Cape Town – It might only make up 1% of the roads covered by the South African National Roads Agency (Sanral), but the 201km worth of e-toll roads in Gauteng will likely be outgoing CEO Nazir Alli’s lasting legacy.
The outgoing CEO, who reached Sanral’s official retirement age of 65 in August, told Parliament’s Transport Portfolio Committee on Thursday that 85% of his portfolio has never been questioned.
In fact, Sanral has always delivered an unqualified audit report, a sign of a well-run company. However, the company reported a R1.1bn loss in the 2014/2015 financial year.
Sanral is responsible for 18 259km (85%) of non-tolled national roads, 1 913km (9%) of tolled roads and 1 279km (6%) of build-operate-transfer roads.
Alli, who has been CEO of Sanral since its inception in 1998, oversaw the implementation of the controversial Gauteng Freeway Improvement Project. “The fuss is about 201km of road,” he said. “It doesn’t even constitute 1% of the network of South Africa.”
Refusing to accept there is any alternative to e-tolls, Alli questioned the moral standing of those who don’t pay their e-toll bills.
“Let us not be selective about the rules of the land we want to obey,” he said. “Just because they are contrary to our belief, it doesn’t mean you can ignore them.”
He said the Sanral Act made the non-payment of tolls an offence.
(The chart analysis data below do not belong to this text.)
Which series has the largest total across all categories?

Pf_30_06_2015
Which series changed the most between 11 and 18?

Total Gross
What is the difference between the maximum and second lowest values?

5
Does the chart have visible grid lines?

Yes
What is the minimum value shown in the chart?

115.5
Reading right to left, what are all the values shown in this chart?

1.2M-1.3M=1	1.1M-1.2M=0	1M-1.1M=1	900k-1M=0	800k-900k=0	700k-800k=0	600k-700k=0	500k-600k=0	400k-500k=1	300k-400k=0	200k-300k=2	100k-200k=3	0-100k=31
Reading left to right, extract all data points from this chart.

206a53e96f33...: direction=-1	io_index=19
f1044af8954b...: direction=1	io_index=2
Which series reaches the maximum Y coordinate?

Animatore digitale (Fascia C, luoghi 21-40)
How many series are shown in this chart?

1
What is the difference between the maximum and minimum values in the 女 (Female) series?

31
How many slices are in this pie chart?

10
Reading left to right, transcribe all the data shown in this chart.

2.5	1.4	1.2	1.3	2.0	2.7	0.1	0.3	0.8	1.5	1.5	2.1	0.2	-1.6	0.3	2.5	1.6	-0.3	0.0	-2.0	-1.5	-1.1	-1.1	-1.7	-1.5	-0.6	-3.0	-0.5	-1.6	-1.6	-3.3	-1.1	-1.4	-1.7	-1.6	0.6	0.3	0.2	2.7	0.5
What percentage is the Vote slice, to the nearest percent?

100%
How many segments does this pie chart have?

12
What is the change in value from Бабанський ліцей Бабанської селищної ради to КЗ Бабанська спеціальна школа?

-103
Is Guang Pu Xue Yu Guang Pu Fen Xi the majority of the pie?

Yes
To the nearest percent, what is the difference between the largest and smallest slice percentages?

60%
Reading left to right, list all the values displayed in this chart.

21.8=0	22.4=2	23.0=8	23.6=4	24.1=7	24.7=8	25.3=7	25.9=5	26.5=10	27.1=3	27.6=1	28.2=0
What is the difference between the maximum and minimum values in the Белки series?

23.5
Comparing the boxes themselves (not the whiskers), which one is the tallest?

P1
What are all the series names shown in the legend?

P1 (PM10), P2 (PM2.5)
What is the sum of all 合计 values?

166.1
Gauteng road users owe Sanral R6.1bn due to unpaid toll fees since December 3 2014, he said.
“No one in Gauteng is complaining about the quality of the roads,” he said. “No one complains that the national road is pothole free.”
Alli said there was no alternative model to pay for road upgrades in Gauteng. “We’re not a North American country where we can print money,” he said. “It’s not an option. What surprises me in the business sector is that they believe when government borrows money… that it doesn’t have to be repaid.”
According to the Ipsos survey quoted in Gauteng Premier David Makhura’s report on the e-tolls, 34% of those surveyed said the tariffs were reasonable, 27% were neutral and 38% said the tariffs were unreasonable.
This, Alli said, proved that the e-tolls was on track. “During the first several months of the financial year, matters were settling down, with 1.3 million e-tag holders paying for the use of these roads,” he said in his annual report.
Anti-tolling group Outa said this is an “extremely misleading” statement.
It said it was strange “that the same number of 1.3 million e-tag holders are paying for Gauteng’s e-tolls, which was also the figure used at the height of their compliance levels in mid-2014, despite the clear indication that e-toll revenues reduced by almost half – to an average of around R70m per month in the first half of 2015.”
There is building pressure within the ANC Youth League (ANCYL) – which once supported Sanral – to scrap e-tolls.
"We must investigate other means to fund massive infrastructure projects that the ANC-led government has continued to carry out in the quest of improving the lives of our people," said secretary general Njabulo Nzuza earlier this month.
That’s a big shift from two years ago, when ANCYL League leader Mzwandile Masina said: "We call upon the public to comply with e-toll plans so that the state does not default.”
In May, Deputy President Cyril Ramaphosa announced a new e-tolls dispensation in a bid to end the extreme opposition to the project. Gauteng’s e-toll fees for light motor vehicles were reduced from 58c/km to 30c/km and the monthly cap was reduced from R450 a month to R225. There would be no fees charged for people who made less than 30 gantry passes a year.
In his final appearance before the Transport Committee, Alli said it was time South Africans respected the basic rules of the land.
He said South Africans have an appalling safety record, with no respect for the rules of the road and thought if they didn’t get caught speeding or jumping a traffic light, it would be ok.